# AIM OF THE TASK
Reproduce the following data exactly, minus any images.

# Named joint coordinates

*****

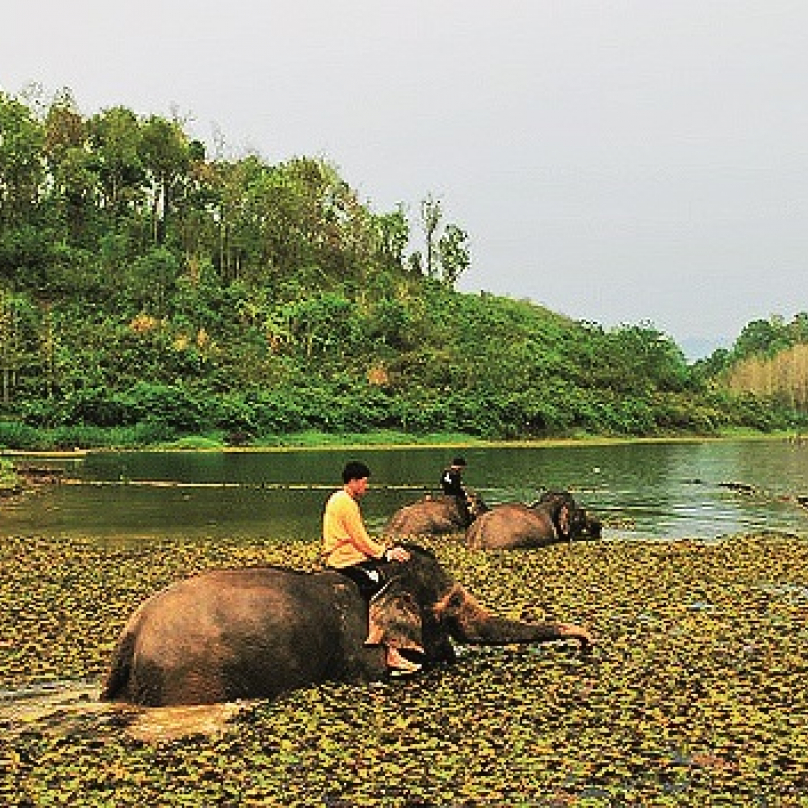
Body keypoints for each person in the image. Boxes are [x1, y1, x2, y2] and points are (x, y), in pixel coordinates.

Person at [322, 460, 421, 674]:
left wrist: (381, 551)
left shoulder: (337, 498)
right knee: (381, 582)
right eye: (364, 483)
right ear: (354, 482)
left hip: (346, 554)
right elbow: (359, 538)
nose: (366, 488)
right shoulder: (346, 504)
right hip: (345, 559)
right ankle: (389, 649)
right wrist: (385, 553)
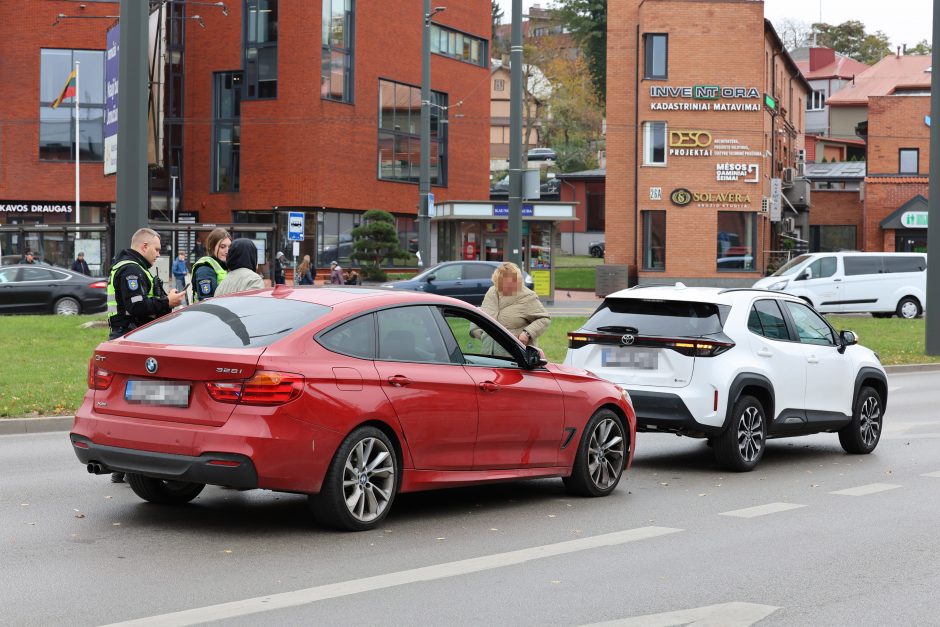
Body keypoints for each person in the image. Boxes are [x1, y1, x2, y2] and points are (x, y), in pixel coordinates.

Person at [106, 228, 184, 483]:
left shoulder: (131, 267)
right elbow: (137, 306)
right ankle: (125, 466)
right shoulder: (132, 270)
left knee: (130, 402)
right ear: (144, 245)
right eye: (157, 250)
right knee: (137, 403)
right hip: (131, 338)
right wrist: (167, 304)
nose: (158, 255)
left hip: (127, 337)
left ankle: (123, 466)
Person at [470, 262, 550, 355]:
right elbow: (481, 311)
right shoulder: (491, 292)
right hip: (487, 356)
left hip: (515, 357)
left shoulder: (527, 296)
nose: (507, 286)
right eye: (502, 283)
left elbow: (544, 319)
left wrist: (527, 333)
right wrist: (476, 331)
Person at [190, 227, 231, 302]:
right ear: (212, 247)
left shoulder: (224, 266)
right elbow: (208, 302)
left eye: (229, 247)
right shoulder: (205, 269)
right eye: (222, 247)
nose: (227, 251)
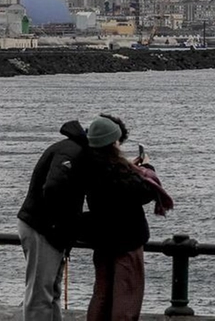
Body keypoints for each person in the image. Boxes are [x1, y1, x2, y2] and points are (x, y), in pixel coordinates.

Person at [81, 113, 174, 321]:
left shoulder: (90, 166)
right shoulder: (115, 170)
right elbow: (142, 192)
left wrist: (131, 167)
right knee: (127, 295)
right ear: (111, 142)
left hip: (102, 238)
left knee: (102, 293)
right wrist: (147, 169)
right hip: (126, 239)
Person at [17, 119, 90, 321]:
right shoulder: (73, 153)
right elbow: (53, 187)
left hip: (47, 227)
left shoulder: (73, 150)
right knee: (41, 292)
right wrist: (60, 223)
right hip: (44, 228)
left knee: (50, 290)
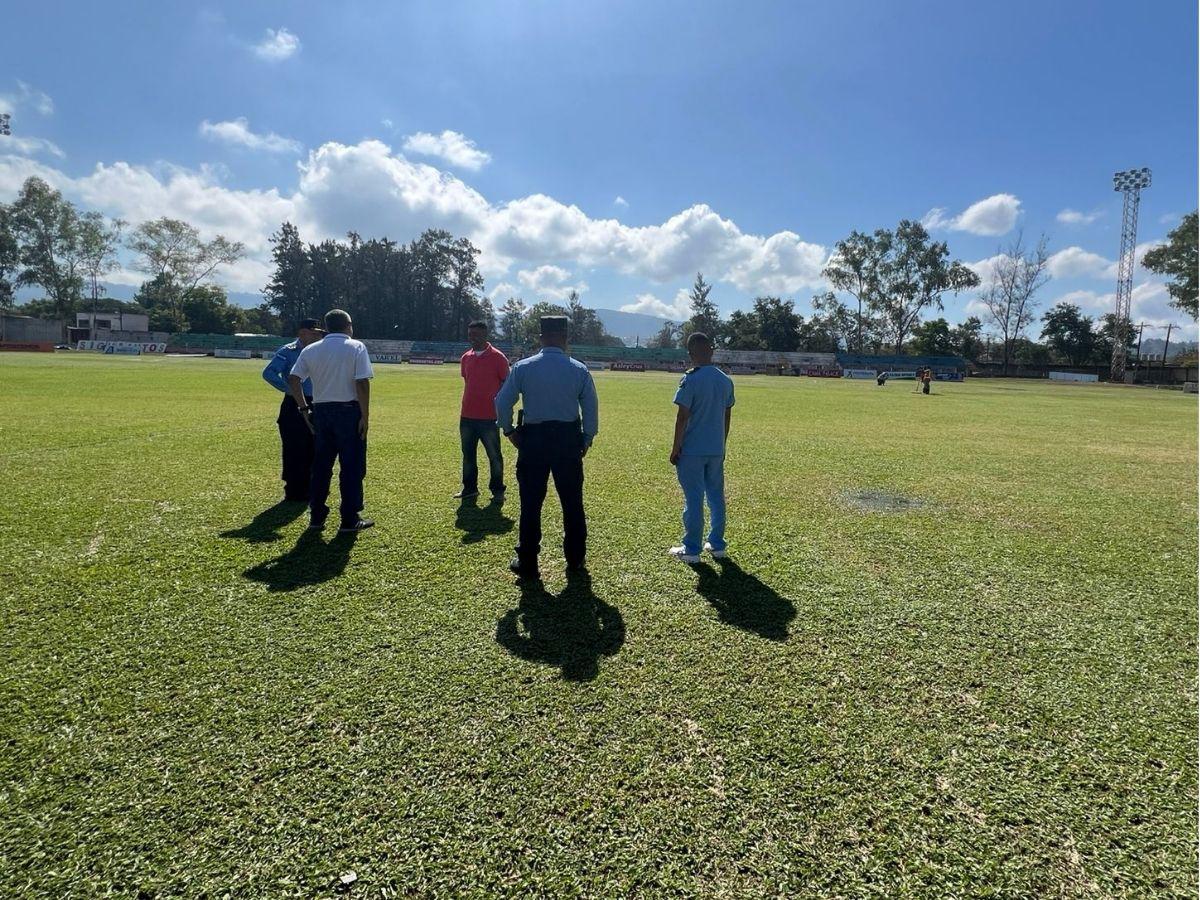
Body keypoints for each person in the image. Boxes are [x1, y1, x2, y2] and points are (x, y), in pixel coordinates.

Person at [495, 315, 598, 579]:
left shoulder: (523, 367)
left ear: (541, 337)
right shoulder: (579, 369)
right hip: (567, 439)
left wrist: (509, 431)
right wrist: (586, 438)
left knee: (530, 503)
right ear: (565, 338)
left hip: (534, 440)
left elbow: (502, 402)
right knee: (572, 502)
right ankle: (575, 558)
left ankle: (528, 562)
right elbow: (590, 408)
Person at [287, 309, 375, 534]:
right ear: (348, 325)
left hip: (321, 411)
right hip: (348, 411)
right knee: (352, 467)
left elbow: (293, 379)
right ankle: (349, 518)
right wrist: (365, 417)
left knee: (321, 467)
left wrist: (304, 408)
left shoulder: (311, 349)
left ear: (327, 327)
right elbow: (362, 383)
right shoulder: (356, 347)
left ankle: (317, 516)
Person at [668, 332, 735, 564]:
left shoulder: (691, 379)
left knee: (694, 498)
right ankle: (716, 544)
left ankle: (691, 549)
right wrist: (722, 444)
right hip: (715, 448)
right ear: (711, 351)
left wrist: (675, 447)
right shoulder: (725, 380)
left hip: (693, 449)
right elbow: (727, 416)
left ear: (690, 354)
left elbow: (682, 416)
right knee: (716, 496)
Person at [262, 318, 324, 501]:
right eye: (314, 333)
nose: (318, 336)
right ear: (303, 333)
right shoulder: (288, 351)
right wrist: (290, 390)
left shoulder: (320, 350)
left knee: (315, 446)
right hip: (294, 403)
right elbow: (269, 373)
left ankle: (312, 486)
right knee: (294, 447)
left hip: (317, 401)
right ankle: (294, 489)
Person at [456, 320, 510, 502]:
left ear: (485, 335)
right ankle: (469, 488)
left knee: (494, 456)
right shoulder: (466, 358)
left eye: (477, 334)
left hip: (489, 417)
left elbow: (506, 384)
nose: (473, 338)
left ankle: (498, 490)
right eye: (470, 334)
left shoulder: (498, 358)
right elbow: (467, 381)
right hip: (467, 416)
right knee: (468, 455)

*****

# EXPECTED ANSWER
Body keypoints for each person in the image. Boxes are [x1, y1, x2, y2] and points are (x, y), in pixel coordinates.

Person at [322, 460, 421, 674]:
left wrist: (381, 551)
left shoulder: (337, 498)
right knee: (381, 582)
right eye: (364, 483)
right ear: (354, 482)
left hip: (346, 554)
right elbow: (359, 538)
nose: (366, 488)
right shoulder: (346, 504)
right hip: (345, 559)
right ankle: (389, 649)
right wrist: (385, 553)
Body keypoints for each person in the image. Boxes are [x1, y1, x2, y2] and points are (x, y), in pixel coordinates.

Person at [106, 228, 184, 483]:
left shoulder: (131, 267)
right elbow: (137, 306)
right ankle: (125, 466)
right shoulder: (132, 270)
left knee: (130, 402)
right ear: (144, 245)
right eye: (157, 250)
right knee: (137, 403)
right hip: (131, 338)
right wrist: (167, 304)
nose: (158, 255)
left hip: (127, 337)
left ankle: (123, 466)
Person at [470, 262, 550, 355]:
right elbow: (481, 311)
right shoulder: (491, 292)
right hip: (487, 356)
left hip: (515, 357)
left shoulder: (527, 296)
nose: (507, 286)
right eye: (502, 283)
left elbow: (544, 319)
left wrist: (527, 333)
right wrist: (476, 331)
Person at [190, 227, 231, 302]:
right ear: (212, 247)
left shoulder: (224, 266)
right elbow: (208, 302)
left eye: (229, 247)
right shoulder: (205, 269)
right eye: (222, 247)
nose: (227, 251)
Body keypoints for each person in the image. Boxes are [x1, y1, x2, y2] and points are (x, y), in pixel coordinates.

Person at [81, 113, 174, 321]:
left shoulder: (90, 166)
right shoulder: (115, 170)
right elbow: (142, 192)
left wrist: (131, 167)
right knee: (127, 295)
right ear: (111, 142)
left hip: (102, 238)
left knee: (102, 293)
right wrist: (147, 169)
right hip: (126, 239)
Person at [17, 119, 90, 321]:
right shoulder: (73, 153)
right elbow: (53, 187)
left hip: (47, 227)
left shoulder: (73, 150)
right knee: (41, 292)
right wrist: (60, 223)
right hip: (44, 228)
left knee: (50, 290)
Body keypoints for each person in the image. Boxes are [x1, y1, x2, y2] and points are (x, y), in pixel coordinates.

Person at [495, 315, 598, 579]:
left shoulder: (523, 367)
left ear: (541, 337)
right shoulder: (579, 369)
right hip: (567, 439)
left wrist: (509, 431)
right wrist: (586, 438)
left knee: (530, 503)
right ear: (565, 338)
left hip: (534, 440)
left elbow: (502, 402)
right knee: (572, 502)
right ankle: (575, 558)
left ankle: (528, 562)
right elbow: (590, 408)
Person at [287, 309, 375, 534]:
right ear: (348, 325)
left hip: (321, 411)
right hip: (348, 411)
right knee: (352, 467)
left elbow: (293, 379)
right ankle: (349, 518)
right wrist: (365, 417)
left knee: (321, 467)
left wrist: (304, 408)
left shoulder: (311, 349)
left ear: (327, 327)
right elbow: (362, 383)
right shoulder: (356, 347)
left ankle: (317, 516)
Person at [668, 332, 735, 564]:
left shoulder: (691, 379)
left knee: (694, 498)
right ankle: (716, 544)
left ankle: (691, 549)
right wrist: (722, 444)
right hip: (715, 448)
right ear: (711, 351)
left wrist: (675, 447)
right shoulder: (725, 380)
left hip: (693, 449)
right elbow: (727, 416)
left ear: (690, 354)
left elbow: (682, 416)
right knee: (716, 496)
Person at [262, 318, 324, 501]:
right eye: (314, 333)
nose: (318, 336)
right ear: (303, 333)
right shoulder: (288, 351)
right wrist: (290, 390)
left shoulder: (320, 350)
left knee: (315, 446)
right hip: (294, 403)
right elbow: (269, 373)
left ankle: (312, 486)
right knee: (294, 447)
left hip: (317, 401)
right ankle: (294, 489)
Person at [456, 320, 510, 502]:
left ear: (485, 335)
right ankle: (469, 488)
left knee: (494, 456)
right shoulder: (466, 358)
left eye: (477, 334)
left hip: (489, 417)
left elbow: (506, 384)
nose: (473, 338)
left ankle: (498, 490)
right eye: (470, 334)
left shoulder: (498, 358)
right elbow: (467, 381)
right hip: (467, 416)
right knee: (468, 455)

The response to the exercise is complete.